This review was conducted to establish whether a surgical operation or a keyhole endovascular treatment, such placement of stent in addition to blood-thinning medication would improve outcomes in people with cervical artery dissection for whom treatment with blood-thinning medication alone does not improve persistent or worsening symptoms of stroke. The outcomes which we wished to assess are permanent brain damage and long-term disability from stroke.
Cervical artery dissection is a tear in the wall of the blood vessels in the neck that supply blood to the brain. There are two of each artery, a carotid artery on the right and one on the left of the neck, and a vertebral artery on the right and one on the left of the neck. When tears occur in the walls of these arteries, clots can form inside the artery. These clots can then break away from the artery wall and travel to the brain to cause a stroke. The standard way of treating tears in these arteries is to give patients medications which thin the blood and reduce clot formation. However, sometimes patients continue to get symptoms of stroke, and their condition worsens despite being on maximum dose medication.
We performed a thorough and comprehensive review of the literature to look for clinical trials which could help us to answer the review question. The evidence is current to March 2020.
We looked for trials which were conducted in an objective way and designed specifically to compare either surgery or radiological intervention to medical therapy alone.
We did not find any trials that matched the criteria of the review. Therefore, there is no available objective evidence that an operation or a radiological procedure can benefit patients who continue to have symptoms of stroke despite medical therapy. We did find a number of reports from experienced groups of doctors that operations and radiological interventions were safe in their hands. However, we found no evidence that this could be applicable to other hospitals and clinical teams. Therefore, large scale, well-conducted studies are required to answer the review question.
Certainty of the evidence
There is no good quality evidence to guide clinicians on the best treatment for people with cervical artery dissection who remain symptomatic despite optimal medical therapy.

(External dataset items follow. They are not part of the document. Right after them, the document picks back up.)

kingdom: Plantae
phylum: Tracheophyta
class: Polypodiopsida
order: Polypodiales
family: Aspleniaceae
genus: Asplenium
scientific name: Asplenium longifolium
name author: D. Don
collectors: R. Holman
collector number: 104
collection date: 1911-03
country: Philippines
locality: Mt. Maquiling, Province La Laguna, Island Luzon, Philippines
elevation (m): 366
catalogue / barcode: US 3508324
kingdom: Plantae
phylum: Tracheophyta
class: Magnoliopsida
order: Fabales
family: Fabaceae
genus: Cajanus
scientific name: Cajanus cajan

No RCTs or CCTs compared either surgery or endovascular therapy with control. Thus, there is no available evidence to support their use for the treatment of extracranial cervical artery dissection in addition to antithrombotic therapy in people who continue to have neurological symptoms when treated with antithrombotic therapy alone.
Cervical artery dissection (CeAD) is a pathological bleed or tear, or both, in the wall of the carotid or vertebral arteries as they course through the neck, and is a leading cause of stroke in young people.
To assess the effectiveness of surgical and radiological interventions versus best medical treatment alone for treating symptomatic cervical artery dissection.
We performed comprehensive searches of the Cochrane Stroke Group Trials Register (last searched March 2020), the Cochrane Central Register of Controlled Trials (CENTRAL), 2020, Issue 4, in the Cochrane Library (searched March 2020), MEDLINE (1946 to March 2020) and Embase (1974 to March 2020). We searched relevant ongoing trials and research registers (searched March 2020), checked references in all relevant papers for additional eligible studies, and contacted authors and researchers in the field.
Randomised controlled trials (RCTs) and controlled clinical trials (CCTs) of either surgical or endovascular intervention for the management of symptomatic CeAD were eligible for inclusion. Only studies with anticoagulants or antiplatelet treatment as the control group were included. Two review authors planned to independently extract data.
Primary outcomes were ipsilateral stroke and disability. Secondary outcomes were death, any stroke, or transient ischaemic attack, residual stenosis (> 50%), recurrence of cervical dissection, expanding pseudoaneurysm, or major bleeding. We analysed the studies according to the first choice of treatment. We planned to assess for risk of bias and apply GRADE criteria for any included studies.
We did not find any completed RCTs or CCTs undertaken in this area of research.